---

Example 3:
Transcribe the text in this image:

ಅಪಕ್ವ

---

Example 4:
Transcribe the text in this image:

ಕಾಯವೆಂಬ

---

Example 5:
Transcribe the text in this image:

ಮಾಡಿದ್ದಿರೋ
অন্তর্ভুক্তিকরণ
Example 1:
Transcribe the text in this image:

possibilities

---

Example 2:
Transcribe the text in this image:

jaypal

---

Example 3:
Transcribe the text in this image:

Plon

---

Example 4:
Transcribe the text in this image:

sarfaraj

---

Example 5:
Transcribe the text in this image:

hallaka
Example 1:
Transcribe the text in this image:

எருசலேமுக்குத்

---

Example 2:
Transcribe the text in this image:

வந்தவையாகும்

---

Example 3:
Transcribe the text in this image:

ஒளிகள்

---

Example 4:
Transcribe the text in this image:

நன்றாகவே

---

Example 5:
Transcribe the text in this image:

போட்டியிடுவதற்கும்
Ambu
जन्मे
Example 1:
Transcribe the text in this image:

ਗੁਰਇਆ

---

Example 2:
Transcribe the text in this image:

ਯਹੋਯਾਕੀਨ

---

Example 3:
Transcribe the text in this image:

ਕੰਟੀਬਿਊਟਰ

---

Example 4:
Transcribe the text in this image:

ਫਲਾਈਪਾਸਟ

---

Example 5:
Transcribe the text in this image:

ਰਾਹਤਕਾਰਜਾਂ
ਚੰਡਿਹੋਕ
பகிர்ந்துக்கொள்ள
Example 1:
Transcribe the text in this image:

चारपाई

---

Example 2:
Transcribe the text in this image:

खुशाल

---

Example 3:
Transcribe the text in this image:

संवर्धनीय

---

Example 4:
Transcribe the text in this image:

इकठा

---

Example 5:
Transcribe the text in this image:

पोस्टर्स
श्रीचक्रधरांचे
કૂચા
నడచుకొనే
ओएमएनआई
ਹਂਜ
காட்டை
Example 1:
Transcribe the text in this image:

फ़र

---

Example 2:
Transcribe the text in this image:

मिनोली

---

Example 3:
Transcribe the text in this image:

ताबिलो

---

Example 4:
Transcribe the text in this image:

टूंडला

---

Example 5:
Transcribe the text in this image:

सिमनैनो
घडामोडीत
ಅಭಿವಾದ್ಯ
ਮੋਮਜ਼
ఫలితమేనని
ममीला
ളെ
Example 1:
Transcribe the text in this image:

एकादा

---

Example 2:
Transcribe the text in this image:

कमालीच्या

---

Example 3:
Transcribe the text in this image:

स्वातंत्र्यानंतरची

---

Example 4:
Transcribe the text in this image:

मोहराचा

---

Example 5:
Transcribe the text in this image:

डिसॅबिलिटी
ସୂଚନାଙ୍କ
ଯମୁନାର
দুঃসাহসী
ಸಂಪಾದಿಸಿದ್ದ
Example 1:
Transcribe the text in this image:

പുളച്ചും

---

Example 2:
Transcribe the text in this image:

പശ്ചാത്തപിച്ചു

**Required action**
Exact reproduction of the entire listing is required.

**Result of this exercise**
---

Example 3:
Transcribe the text in this image:

ಅಪಕ್ವ

---

Example 4:
Transcribe the text in this image:

ಕಾಯವೆಂಬ

---

Example 5:
Transcribe the text in this image:

ಮಾಡಿದ್ದಿರೋ
অন্তর্ভুক্তিকরণ
Example 1:
Transcribe the text in this image:

possibilities

---

Example 2:
Transcribe the text in this image:

jaypal

---

Example 3:
Transcribe the text in this image:

Plon

---

Example 4:
Transcribe the text in this image:

sarfaraj

---

Example 5:
Transcribe the text in this image:

hallaka
Example 1:
Transcribe the text in this image:

எருசலேமுக்குத்

---

Example 2:
Transcribe the text in this image:

வந்தவையாகும்

---

Example 3:
Transcribe the text in this image:

ஒளிகள்

---

Example 4:
Transcribe the text in this image:

நன்றாகவே

---

Example 5:
Transcribe the text in this image:

போட்டியிடுவதற்கும்
Ambu
जन्मे
Example 1:
Transcribe the text in this image:

ਗੁਰਇਆ

---

Example 2:
Transcribe the text in this image:

ਯਹੋਯਾਕੀਨ

---

Example 3:
Transcribe the text in this image:

ਕੰਟੀਬਿਊਟਰ

---

Example 4:
Transcribe the text in this image:

ਫਲਾਈਪਾਸਟ

---

Example 5:
Transcribe the text in this image:

ਰਾਹਤਕਾਰਜਾਂ
ਚੰਡਿਹੋਕ
பகிர்ந்துக்கொள்ள
Example 1:
Transcribe the text in this image:

चारपाई

---

Example 2:
Transcribe the text in this image:

खुशाल

---

Example 3:
Transcribe the text in this image:

संवर्धनीय

---

Example 4:
Transcribe the text in this image:

इकठा

---

Example 5:
Transcribe the text in this image:

पोस्टर्स
श्रीचक्रधरांचे
કૂચા
నడచుకొనే
ओएमएनआई
ਹਂਜ
காட்டை
Example 1:
Transcribe the text in this image:

फ़र

---

Example 2:
Transcribe the text in this image:

मिनोली

---

Example 3:
Transcribe the text in this image:

ताबिलो

---

Example 4:
Transcribe the text in this image:

टूंडला

---

Example 5:
Transcribe the text in this image:

सिमनैनो
घडामोडीत
ಅಭಿವಾದ್ಯ
ਮੋਮਜ਼
ఫలితమేనని
ममीला
ളെ
Example 1:
Transcribe the text in this image:

एकादा

---

Example 2:
Transcribe the text in this image:

कमालीच्या

---

Example 3:
Transcribe the text in this image:

स्वातंत्र्यानंतरची

---

Example 4:
Transcribe the text in this image:

मोहराचा

---

Example 5:
Transcribe the text in this image:

डिसॅबिलिटी
ସୂଚନାଙ୍କ
ଯମୁନାର
দুঃসাহসী
ಸಂಪಾದಿಸಿದ್ದ
Example 1:
Transcribe the text in this image:

പുളച്ചും

---

Example 2:
Transcribe the text in this image:

പശ്ചാത്തപിച്ചു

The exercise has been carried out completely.